All, for different reasons, were glad that he should be back again, and Auna chronicled each little incident of his return, hoping that opportunity would occur to tell her mother about it. She hid her young heart, which throbbed painfully to see her father so lame. But he told them that was a smaller matter, which would mend yet, and, at worst, not prevent him from presently riding again.
Peter did not rest until his father had been to the kennels, where Jacob was glad to be. He gave his son praise, admired two new litters of puppies and spoke with George Middleweek. George had matter for entertainment, or so it seemed to himself.

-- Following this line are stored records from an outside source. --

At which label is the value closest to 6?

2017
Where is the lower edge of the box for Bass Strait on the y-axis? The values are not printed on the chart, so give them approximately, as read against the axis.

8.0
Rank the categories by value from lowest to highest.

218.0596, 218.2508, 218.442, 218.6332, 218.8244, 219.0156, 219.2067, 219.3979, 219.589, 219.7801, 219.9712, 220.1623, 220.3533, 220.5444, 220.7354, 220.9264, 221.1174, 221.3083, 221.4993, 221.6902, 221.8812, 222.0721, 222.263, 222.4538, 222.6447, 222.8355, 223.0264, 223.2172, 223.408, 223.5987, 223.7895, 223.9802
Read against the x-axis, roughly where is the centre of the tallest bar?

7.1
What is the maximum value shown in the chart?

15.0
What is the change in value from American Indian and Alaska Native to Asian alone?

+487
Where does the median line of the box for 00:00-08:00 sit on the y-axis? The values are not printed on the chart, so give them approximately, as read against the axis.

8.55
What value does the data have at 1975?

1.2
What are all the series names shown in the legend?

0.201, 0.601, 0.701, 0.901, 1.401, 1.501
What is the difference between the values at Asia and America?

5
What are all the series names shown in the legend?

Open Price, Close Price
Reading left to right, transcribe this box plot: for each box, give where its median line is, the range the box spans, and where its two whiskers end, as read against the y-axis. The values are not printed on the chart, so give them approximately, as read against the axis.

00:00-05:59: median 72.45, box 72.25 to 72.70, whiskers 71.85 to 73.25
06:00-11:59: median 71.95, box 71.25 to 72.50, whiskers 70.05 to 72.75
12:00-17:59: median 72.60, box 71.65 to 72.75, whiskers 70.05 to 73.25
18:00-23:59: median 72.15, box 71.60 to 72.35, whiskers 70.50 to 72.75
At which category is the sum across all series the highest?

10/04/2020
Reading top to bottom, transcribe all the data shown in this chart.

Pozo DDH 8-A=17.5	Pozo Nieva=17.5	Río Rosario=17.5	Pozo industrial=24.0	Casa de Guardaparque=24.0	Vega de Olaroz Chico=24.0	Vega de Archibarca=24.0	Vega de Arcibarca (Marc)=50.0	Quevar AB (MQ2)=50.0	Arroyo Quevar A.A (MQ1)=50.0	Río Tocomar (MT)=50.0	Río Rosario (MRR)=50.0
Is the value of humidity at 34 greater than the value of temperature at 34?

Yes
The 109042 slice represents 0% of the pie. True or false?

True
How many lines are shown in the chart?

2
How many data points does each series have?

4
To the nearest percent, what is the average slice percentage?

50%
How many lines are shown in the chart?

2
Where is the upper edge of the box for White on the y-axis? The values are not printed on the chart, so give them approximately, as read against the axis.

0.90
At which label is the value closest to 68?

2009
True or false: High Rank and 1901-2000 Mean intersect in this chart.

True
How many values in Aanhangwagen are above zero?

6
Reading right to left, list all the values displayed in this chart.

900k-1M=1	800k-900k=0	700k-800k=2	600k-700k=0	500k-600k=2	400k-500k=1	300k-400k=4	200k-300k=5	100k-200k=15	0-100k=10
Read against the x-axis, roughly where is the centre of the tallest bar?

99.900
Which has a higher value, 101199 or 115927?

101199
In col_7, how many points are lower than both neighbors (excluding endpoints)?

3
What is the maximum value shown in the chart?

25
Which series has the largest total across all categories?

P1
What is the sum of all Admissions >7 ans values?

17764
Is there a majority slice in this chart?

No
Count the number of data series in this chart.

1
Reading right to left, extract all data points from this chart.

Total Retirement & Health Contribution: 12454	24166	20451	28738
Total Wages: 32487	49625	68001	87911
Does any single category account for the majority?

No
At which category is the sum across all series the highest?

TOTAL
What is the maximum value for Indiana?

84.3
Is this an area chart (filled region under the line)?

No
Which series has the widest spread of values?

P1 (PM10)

"Old Barton Gill was poking about here yesterday week," he said. "He told me he expected to find everything wrong and that he wasn't disappointed. He thought the puppies were a terrible poor lot and better in the river than out of it; and he said the kennels didn't look so smart, by a very long way, as in his time. He took a very grave view of everything, and at last he reached a point when I said that, old though he was, I should feel called to break his neck if ever I catched him here again."